• _DIRECTION A_: Please retype the forum thread on feeding worms to piranhas below, word for word and in full.

===

You can but just make sure if you find them in a yard you are 100% certain that it wasnt chemically fertilized or had pesticid's used.


----------



## Sanjo Eel (Aug 21, 2008)

All fish are nuts for worms







but yeah my rhom hits them faster than any other food I put in there.


----------



## notaverage (Sep 10, 2005)

Nightcrawlers....


----------



## Da' Manster! (Sep 1, 2009)

oh hell yes!...nightcrawlers and bloodworms (very expensive) are one of the best things to give your piranhas!..







...They rock like a RUSH concert!!!...


----------



## ibcd (Jan 8, 2011)

My p's love worms. They go nuts for em.


----------



## Wallah Suriel (Jul 17, 2011)

Awesome! I threw a tadpole in lastnight and it nearly evaporated on contact. They loved it.

Thanks for the heads up!


----------



## Joe.G (Dec 20, 2010)

My RBP's dont like worms at all. I put them in the tank they sink and then they will start to crawl under the rocks.


----------



## scotty (Oct 3, 2007)

Haven't tried this yet. It would be a hell of alot cheaper that shrimp!


----------



## ScarsandCars (Jul 17, 2011)

Mine love nightcrawlers. Never seen em go that crazy. Thing was gone in seconds after they started. Thanks for showing me this!


----------

===

• _DIRECTION B_: Echo each of the entries that follow, line by line, without changing anything.

===

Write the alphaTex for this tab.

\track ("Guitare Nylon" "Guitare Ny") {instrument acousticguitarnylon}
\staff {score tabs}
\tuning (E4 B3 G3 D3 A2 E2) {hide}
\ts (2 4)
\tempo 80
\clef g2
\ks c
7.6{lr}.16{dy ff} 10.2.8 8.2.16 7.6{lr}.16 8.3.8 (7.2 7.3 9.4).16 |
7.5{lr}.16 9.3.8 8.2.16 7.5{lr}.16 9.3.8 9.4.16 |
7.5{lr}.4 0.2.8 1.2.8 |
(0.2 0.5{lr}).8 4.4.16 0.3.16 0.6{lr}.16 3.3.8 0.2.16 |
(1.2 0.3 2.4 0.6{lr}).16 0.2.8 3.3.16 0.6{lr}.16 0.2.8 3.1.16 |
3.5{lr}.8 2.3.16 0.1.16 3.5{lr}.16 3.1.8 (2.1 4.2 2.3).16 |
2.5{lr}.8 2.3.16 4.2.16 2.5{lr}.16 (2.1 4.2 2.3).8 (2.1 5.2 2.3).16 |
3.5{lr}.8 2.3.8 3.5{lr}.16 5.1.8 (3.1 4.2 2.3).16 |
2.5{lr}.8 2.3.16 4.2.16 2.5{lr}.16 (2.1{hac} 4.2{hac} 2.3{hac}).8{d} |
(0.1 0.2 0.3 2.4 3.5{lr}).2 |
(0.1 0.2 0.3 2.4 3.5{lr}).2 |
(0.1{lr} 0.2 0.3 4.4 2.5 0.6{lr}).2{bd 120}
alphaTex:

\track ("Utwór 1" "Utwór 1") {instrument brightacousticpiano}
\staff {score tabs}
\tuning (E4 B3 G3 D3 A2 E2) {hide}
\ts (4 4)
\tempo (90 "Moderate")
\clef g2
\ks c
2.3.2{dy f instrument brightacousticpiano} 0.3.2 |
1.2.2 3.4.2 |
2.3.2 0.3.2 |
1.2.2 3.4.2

===

• _OUTPUT A_:
You can but just make sure if you find them in a yard you are 100% certain that it wasnt chemically fertilized or had pesticid's used.


----------



## Sanjo Eel (Aug 21, 2008)

All fish are nuts for worms







but yeah my rhom hits them faster than any other food I put in there.


----------



## notaverage (Sep 10, 2005)

Nightcrawlers....


----------



## Da' Manster! (Sep 1, 2009)

oh hell yes!...nightcrawlers and bloodworms (very expensive) are one of the best things to give your piranhas!..







...They rock like a RUSH concert!!!...


----------



## ibcd (Jan 8, 2011)

My p's love worms. They go nuts for em.


----------



## Wallah Suriel (Jul 17, 2011)

Awesome! I threw a tadpole in lastnight and it nearly evaporated on contact. They loved it.

Thanks for the heads up!


----------



## Joe.G (Dec 20, 2010)

My RBP's dont like worms at all. I put them in the tank they sink and then they will start to crawl under the rocks.


----------



## scotty (Oct 3, 2007)

Haven't tried this yet. It would be a hell of alot cheaper that shrimp!


----------



## ScarsandCars (Jul 17, 2011)

Mine love nightcrawlers. Never seen em go that crazy. Thing was gone in seconds after they started. Thanks for showing me this!


----------

• _OUTPUT B_:
Write the alphaTex for this tab.

\track ("Guitare Nylon" "Guitare Ny") {instrument acousticguitarnylon}
\staff {score tabs}
\tuning (E4 B3 G3 D3 A2 E2) {hide}
\ts (2 4)
\tempo 80
\clef g2
\ks c
7.6{lr}.16{dy ff} 10.2.8 8.2.16 7.6{lr}.16 8.3.8 (7.2 7.3 9.4).16 |
7.5{lr}.16 9.3.8 8.2.16 7.5{lr}.16 9.3.8 9.4.16 |
7.5{lr}.4 0.2.8 1.2.8 |
(0.2 0.5{lr}).8 4.4.16 0.3.16 0.6{lr}.16 3.3.8 0.2.16 |
(1.2 0.3 2.4 0.6{lr}).16 0.2.8 3.3.16 0.6{lr}.16 0.2.8 3.1.16 |
3.5{lr}.8 2.3.16 0.1.16 3.5{lr}.16 3.1.8 (2.1 4.2 2.3).16 |
2.5{lr}.8 2.3.16 4.2.16 2.5{lr}.16 (2.1 4.2 2.3).8 (2.1 5.2 2.3).16 |
3.5{lr}.8 2.3.8 3.5{lr}.16 5.1.8 (3.1 4.2 2.3).16 |
2.5{lr}.8 2.3.16 4.2.16 2.5{lr}.16 (2.1{hac} 4.2{hac} 2.3{hac}).8{d} |
(0.1 0.2 0.3 2.4 3.5{lr}).2 |
(0.1 0.2 0.3 2.4 3.5{lr}).2 |
(0.1{lr} 0.2 0.3 4.4 2.5 0.6{lr}).2{bd 120}
alphaTex:

\track ("Utwór 1" "Utwór 1") {instrument brightacousticpiano}
\staff {score tabs}
\tuning (E4 B3 G3 D3 A2 E2) {hide}
\ts (4 4)
\tempo (90 "Moderate")
\clef g2
\ks c
2.3.2{dy f instrument brightacousticpiano} 0.3.2 |
1.2.2 3.4.2 |
2.3.2 0.3.2 |
1.2.2 3.4.2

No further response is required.